Exercise goal |
Print the records below word for word, beginning with the first line and ending once the line containing "Theatre With A Punch" is printed.

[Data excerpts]
- - - -

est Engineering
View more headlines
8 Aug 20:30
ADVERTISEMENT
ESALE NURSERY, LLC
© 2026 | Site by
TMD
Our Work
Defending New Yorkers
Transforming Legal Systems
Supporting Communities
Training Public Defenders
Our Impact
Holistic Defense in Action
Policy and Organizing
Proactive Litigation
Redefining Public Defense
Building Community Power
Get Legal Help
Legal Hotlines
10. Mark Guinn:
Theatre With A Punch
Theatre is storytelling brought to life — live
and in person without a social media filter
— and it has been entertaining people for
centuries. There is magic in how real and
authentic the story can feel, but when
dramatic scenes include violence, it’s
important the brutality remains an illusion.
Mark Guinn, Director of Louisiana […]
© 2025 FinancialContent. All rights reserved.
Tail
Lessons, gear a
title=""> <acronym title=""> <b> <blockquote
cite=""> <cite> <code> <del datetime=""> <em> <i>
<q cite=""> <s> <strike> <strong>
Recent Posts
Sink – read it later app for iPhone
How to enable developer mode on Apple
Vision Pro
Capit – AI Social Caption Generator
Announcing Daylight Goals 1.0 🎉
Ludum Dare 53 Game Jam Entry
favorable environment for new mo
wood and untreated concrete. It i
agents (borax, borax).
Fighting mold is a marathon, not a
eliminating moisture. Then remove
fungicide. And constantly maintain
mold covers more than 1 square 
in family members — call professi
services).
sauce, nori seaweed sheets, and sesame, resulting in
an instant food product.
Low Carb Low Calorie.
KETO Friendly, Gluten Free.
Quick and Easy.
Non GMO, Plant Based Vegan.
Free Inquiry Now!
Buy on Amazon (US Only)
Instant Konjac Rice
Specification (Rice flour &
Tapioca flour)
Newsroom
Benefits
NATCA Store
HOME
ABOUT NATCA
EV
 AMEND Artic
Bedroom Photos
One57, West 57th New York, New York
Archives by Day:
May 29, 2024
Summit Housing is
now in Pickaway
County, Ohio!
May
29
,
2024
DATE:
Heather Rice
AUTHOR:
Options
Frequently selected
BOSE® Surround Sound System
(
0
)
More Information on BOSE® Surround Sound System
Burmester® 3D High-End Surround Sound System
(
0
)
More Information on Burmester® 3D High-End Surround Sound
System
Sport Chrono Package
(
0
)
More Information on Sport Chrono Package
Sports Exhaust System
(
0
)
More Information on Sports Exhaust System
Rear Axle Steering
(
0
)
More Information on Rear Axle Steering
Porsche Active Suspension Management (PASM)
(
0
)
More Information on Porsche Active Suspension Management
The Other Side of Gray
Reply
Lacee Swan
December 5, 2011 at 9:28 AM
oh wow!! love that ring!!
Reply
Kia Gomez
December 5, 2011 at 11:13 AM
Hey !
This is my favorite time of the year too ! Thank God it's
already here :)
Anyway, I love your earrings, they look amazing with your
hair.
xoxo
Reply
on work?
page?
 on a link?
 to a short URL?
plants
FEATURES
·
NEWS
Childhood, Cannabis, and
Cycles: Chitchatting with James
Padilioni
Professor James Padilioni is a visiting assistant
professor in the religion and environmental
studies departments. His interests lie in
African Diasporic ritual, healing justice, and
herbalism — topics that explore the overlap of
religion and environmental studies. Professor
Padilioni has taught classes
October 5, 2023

- - - -

Result below |
est Engineering
View more headlines
8 Aug 20:30
ADVERTISEMENT
ESALE NURSERY, LLC
© 2026 | Site by
TMD
Our Work
Defending New Yorkers
Transforming Legal Systems
Supporting Communities
Training Public Defenders
Our Impact
Holistic Defense in Action
Policy and Organizing
Proactive Litigation
Redefining Public Defense
Building Community Power
Get Legal Help
Legal Hotlines
10. Mark Guinn:
Theatre With A Punch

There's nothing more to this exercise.